-- Begin EXERCISE DATA --
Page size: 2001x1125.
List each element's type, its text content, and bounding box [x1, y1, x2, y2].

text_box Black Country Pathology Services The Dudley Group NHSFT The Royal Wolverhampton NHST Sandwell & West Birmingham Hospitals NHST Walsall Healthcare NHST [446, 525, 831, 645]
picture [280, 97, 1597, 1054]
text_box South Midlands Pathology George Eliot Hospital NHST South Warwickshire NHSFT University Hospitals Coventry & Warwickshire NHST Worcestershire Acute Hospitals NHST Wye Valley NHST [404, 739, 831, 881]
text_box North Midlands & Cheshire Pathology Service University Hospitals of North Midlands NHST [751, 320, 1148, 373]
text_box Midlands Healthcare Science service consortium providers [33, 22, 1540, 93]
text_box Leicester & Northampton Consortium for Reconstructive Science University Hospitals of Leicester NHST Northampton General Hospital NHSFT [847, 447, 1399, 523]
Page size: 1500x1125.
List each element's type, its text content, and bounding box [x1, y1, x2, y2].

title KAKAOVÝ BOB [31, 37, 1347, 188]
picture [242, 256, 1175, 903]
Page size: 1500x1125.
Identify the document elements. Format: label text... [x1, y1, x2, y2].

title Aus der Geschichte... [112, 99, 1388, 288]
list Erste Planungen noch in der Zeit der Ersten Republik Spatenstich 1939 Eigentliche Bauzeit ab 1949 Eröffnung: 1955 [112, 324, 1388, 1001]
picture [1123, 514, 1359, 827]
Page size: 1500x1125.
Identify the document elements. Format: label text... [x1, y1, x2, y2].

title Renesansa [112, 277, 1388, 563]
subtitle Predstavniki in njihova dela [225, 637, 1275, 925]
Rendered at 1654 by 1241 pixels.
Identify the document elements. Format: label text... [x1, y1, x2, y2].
-- End EXERCISE DATA --
§ SHORT EXERCISE
Return the stretch of the listing from its start through the line containing "picture [280, 97, 1597, 1054]", reproducing those lines verbatim and nothing more.

§ RESPONSE FOR THIS EXERCISE
Page size: 2001x1125.
List each element's type, its text content, and bounding box [x1, y1, x2, y2].

text_box Black Country Pathology Services The Dudley Group NHSFT The Royal Wolverhampton NHST Sandwell & West Birmingham Hospitals NHST Walsall Healthcare NHST [446, 525, 831, 645]
picture [280, 97, 1597, 1054]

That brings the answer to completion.